New Jersey mattress maker founded 1893

Shifman Mattress Company (established in 1893) is a manufacturer and distributor of handcrafted sleeping mattresses. The mattresses are made using hand-tufting techniques, eight-way hand-tied boxsprings, natural materials, and are two-sided. The company's headquarters are located in Newark, New Jersey.

== History ==
Shifman & Bro. Mattress Company was founded in 1893 when brothers, Abraham and Samuel Shifman established a bedding manufacturing company. Twenty-three years later, Samuel bought out his brother's interest and changed the company's name to Shifman Bros., Inc. when his three sons, Milton, Simon and Arthur joined the company. In 1918, the company moved to its current location at One Mott Street in Newark, NJ. Throughout the 20th century, the Shifman family was slow to adjust to changes in the industry. Consumers wanted firmer bedding, more fashionable covers and brand name recognition.

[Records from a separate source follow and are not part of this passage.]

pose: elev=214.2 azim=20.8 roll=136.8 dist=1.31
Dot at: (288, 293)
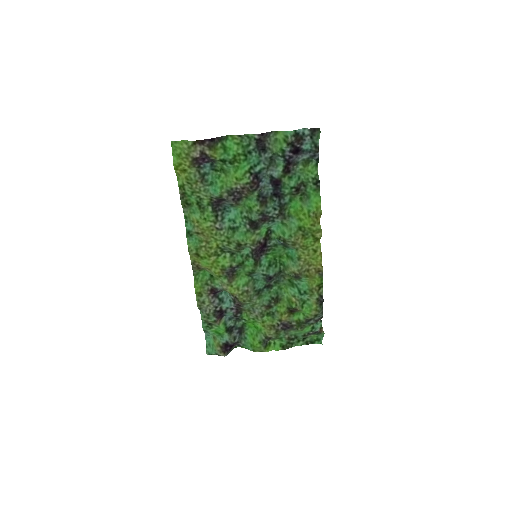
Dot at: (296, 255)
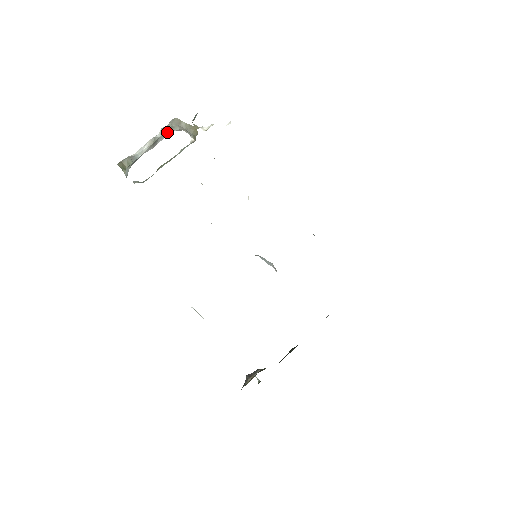
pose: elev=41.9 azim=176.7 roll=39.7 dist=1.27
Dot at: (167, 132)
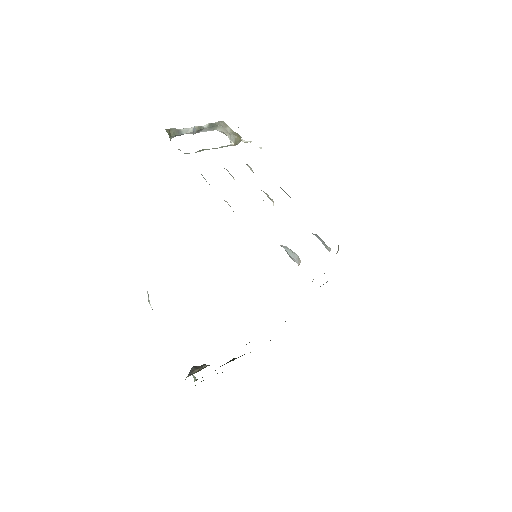
Dot at: (212, 128)
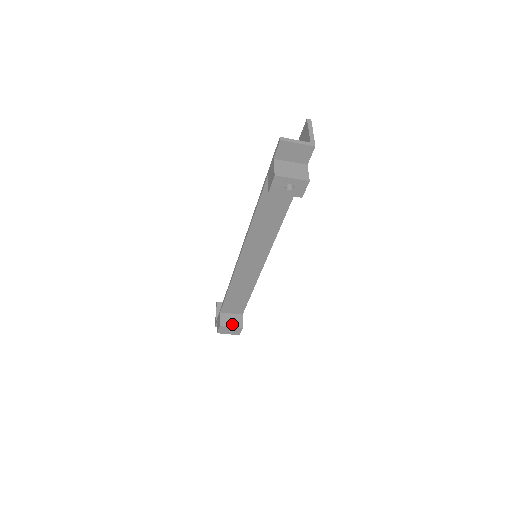
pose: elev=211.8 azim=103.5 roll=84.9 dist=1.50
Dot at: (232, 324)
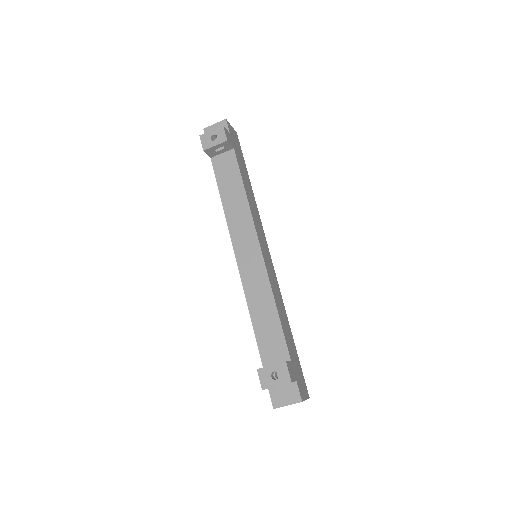
Dot at: (273, 365)
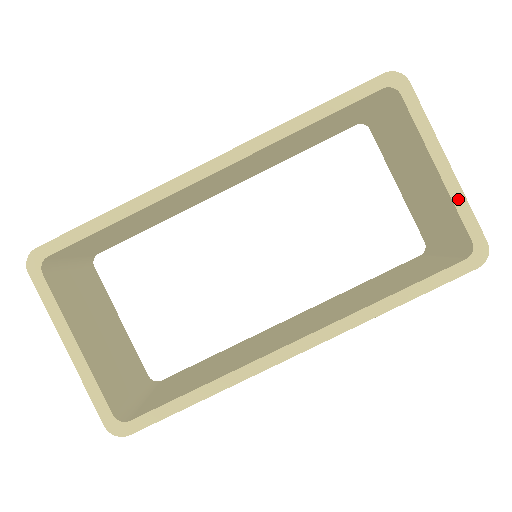
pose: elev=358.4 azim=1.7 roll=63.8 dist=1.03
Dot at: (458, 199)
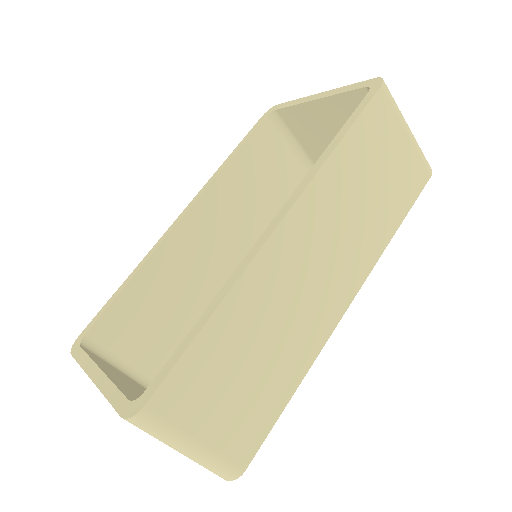
Dot at: (339, 91)
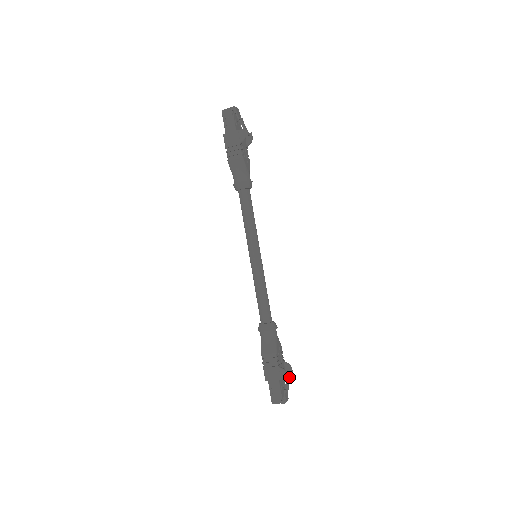
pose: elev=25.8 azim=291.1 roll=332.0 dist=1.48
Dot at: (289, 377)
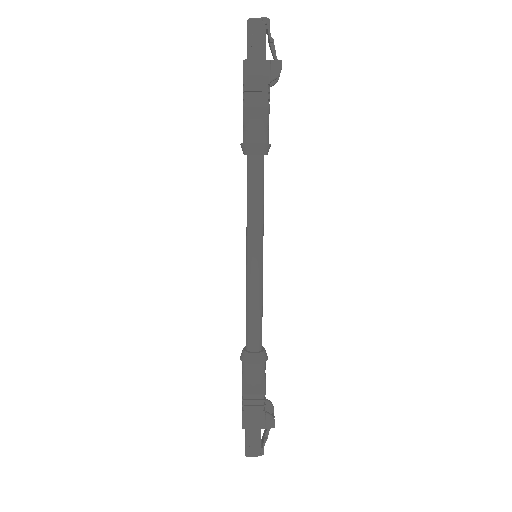
Dot at: occluded
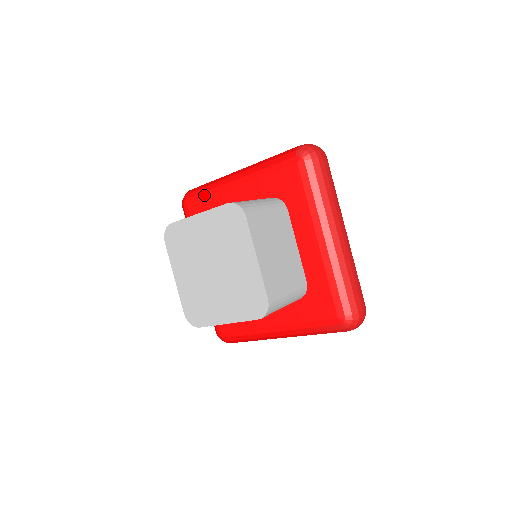
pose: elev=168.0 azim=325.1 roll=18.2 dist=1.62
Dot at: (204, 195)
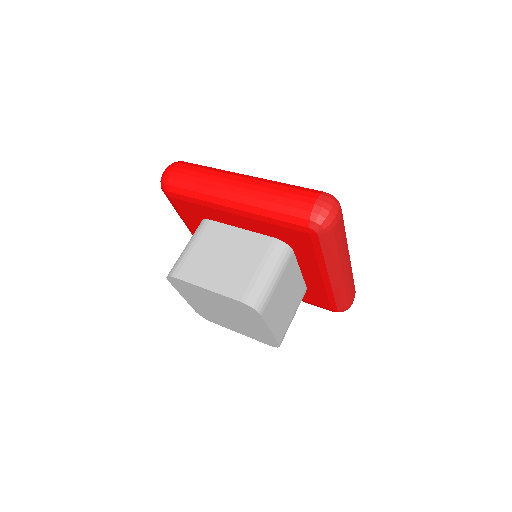
Dot at: (191, 200)
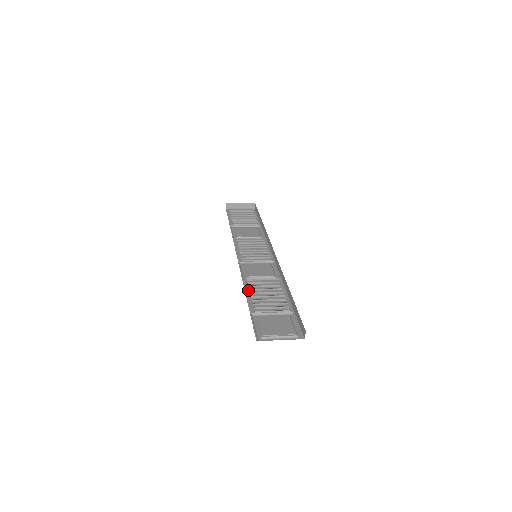
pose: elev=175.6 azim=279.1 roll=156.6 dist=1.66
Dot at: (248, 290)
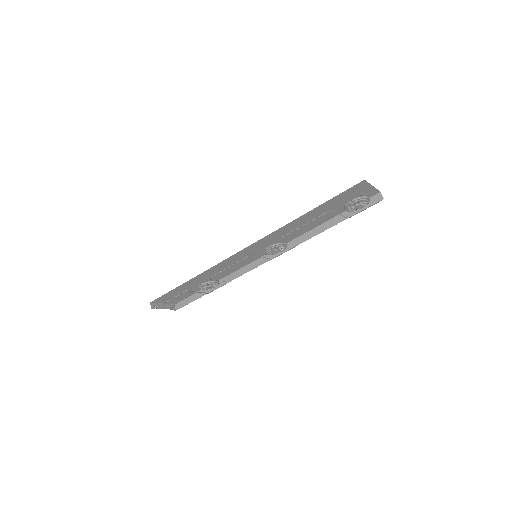
Dot at: (298, 228)
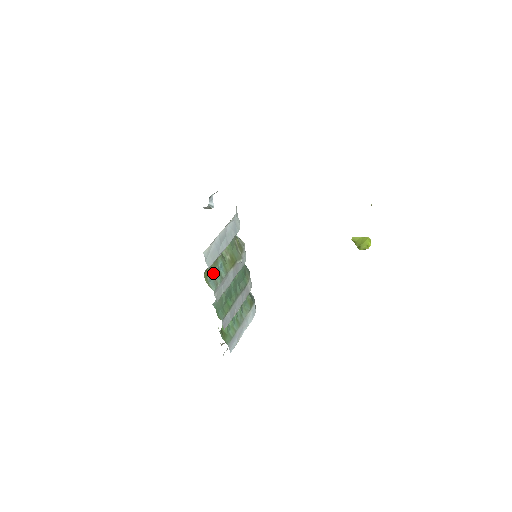
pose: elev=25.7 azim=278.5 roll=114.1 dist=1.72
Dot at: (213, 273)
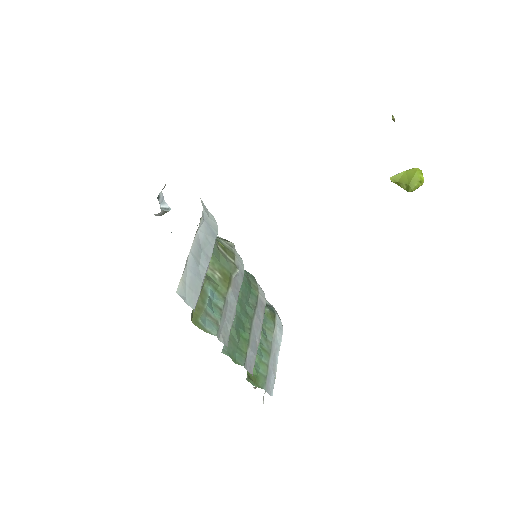
Dot at: (204, 310)
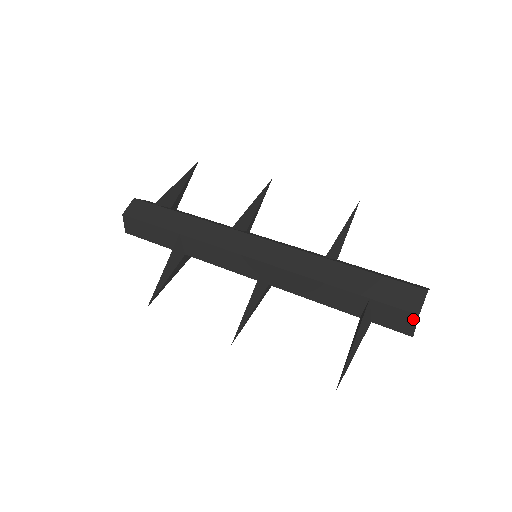
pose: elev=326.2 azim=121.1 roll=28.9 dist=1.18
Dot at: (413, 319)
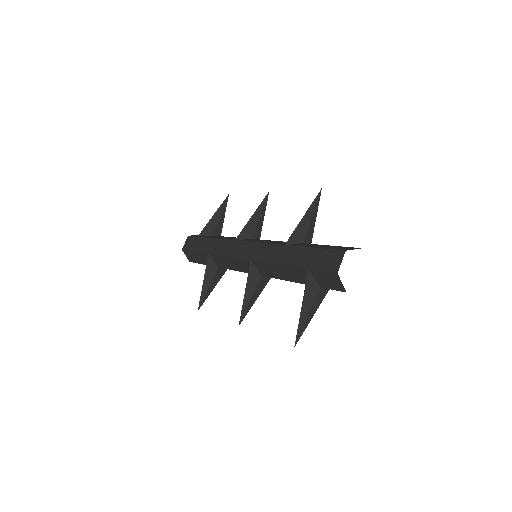
Dot at: (337, 277)
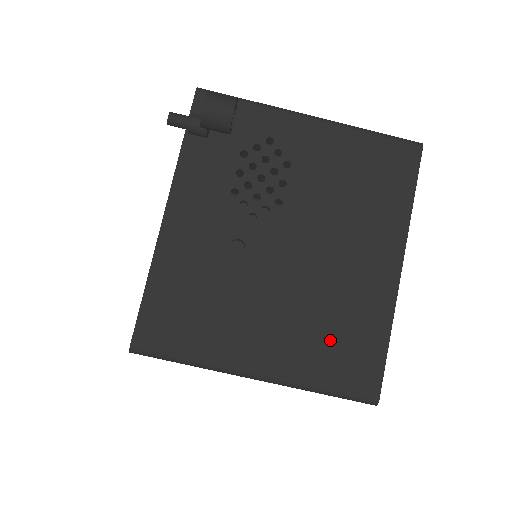
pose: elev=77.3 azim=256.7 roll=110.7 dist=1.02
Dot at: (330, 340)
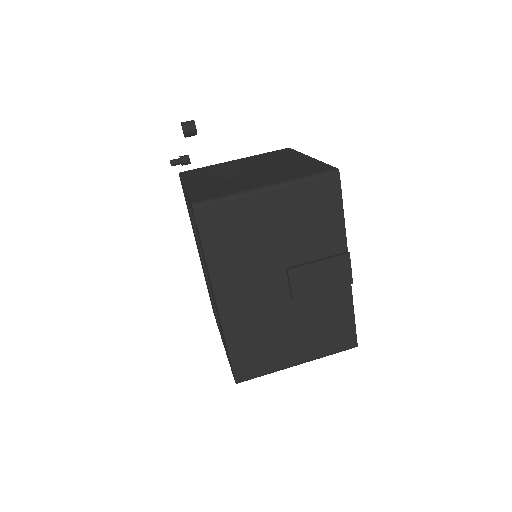
Dot at: (295, 171)
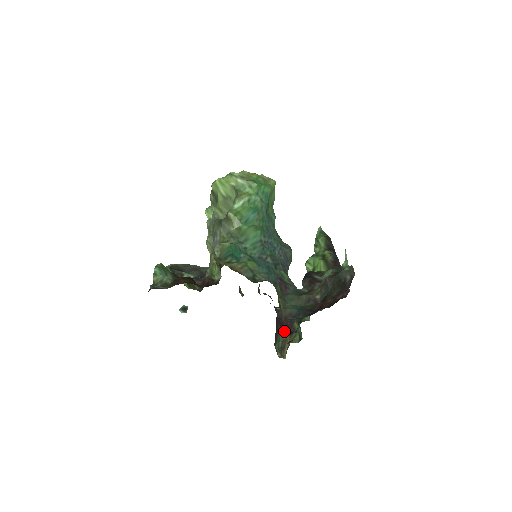
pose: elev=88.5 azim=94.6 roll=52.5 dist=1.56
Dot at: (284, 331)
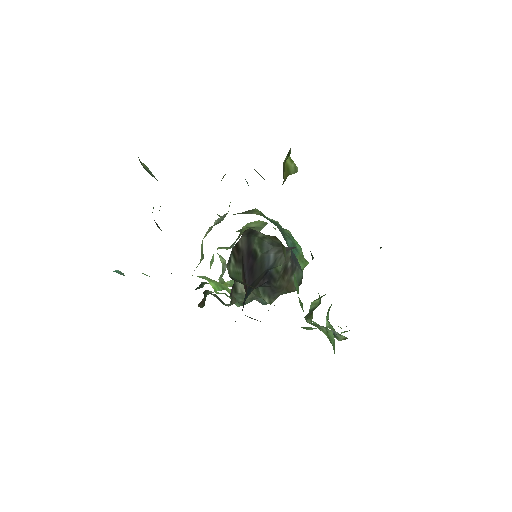
Dot at: occluded
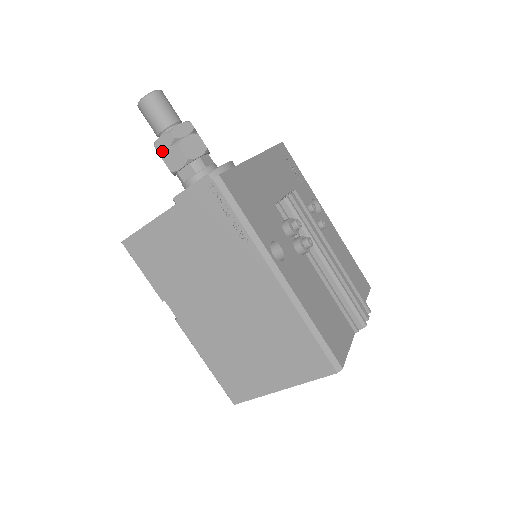
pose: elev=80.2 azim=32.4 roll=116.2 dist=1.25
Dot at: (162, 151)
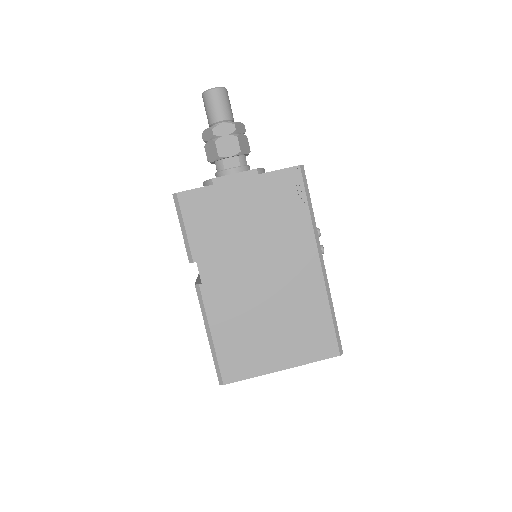
Dot at: (218, 136)
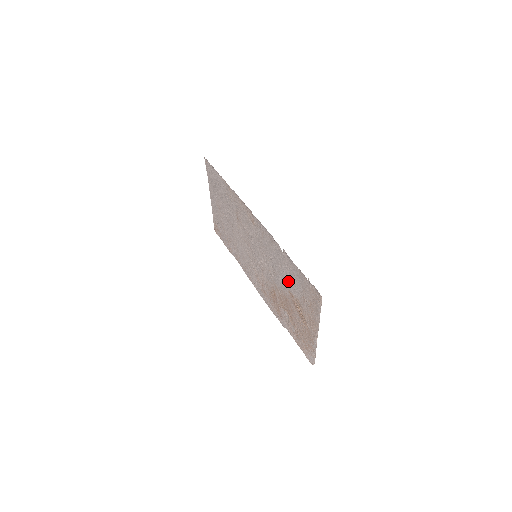
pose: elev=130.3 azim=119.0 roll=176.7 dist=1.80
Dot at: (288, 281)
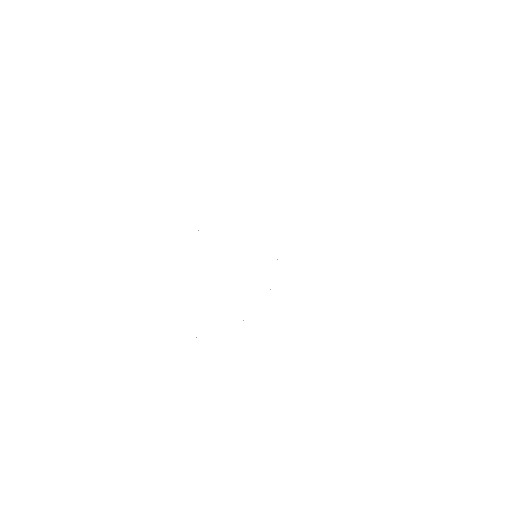
Dot at: occluded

In 1985, Mike Hammer purchased the company from Robert and Burton Shifman, grandsons of Samuel. Over the next several years, Hammer changed the name to Shifman Mattress Company and instituted improvements to manufacturing and design procedure.

In 1994, Mike's youngest son, Bill, joined the company and is currently the company's president. In 2008, the company expanded its facility by 40 percent in order to enhance its manufacturing capabilities and meet the growing demand for its mattresses.

== Products and process ==
Shifman Mattresses are two-sided and handmade using techniques including hand-tufting, natural cotton and eight-way, hand-tied box springs. Boxsprings are prepared by combining frames built with Canadian Spruce wood and hourglass-shaped steel upholstery-grade coils. The coils are interlaced with Italian twine using Shifman's eight-way, hand-tying system.
The layers of cotton and upholstery are combined using a hand-tufting process popularly known in the early 20th century as Sanotuft. Hand-tufting securely locks the mattress' elements in place using a large needle replacing the button with a less noticeable stitch. The average Shifman mattress takes anywhere from 7 ½ to 12 ½ hours to produce.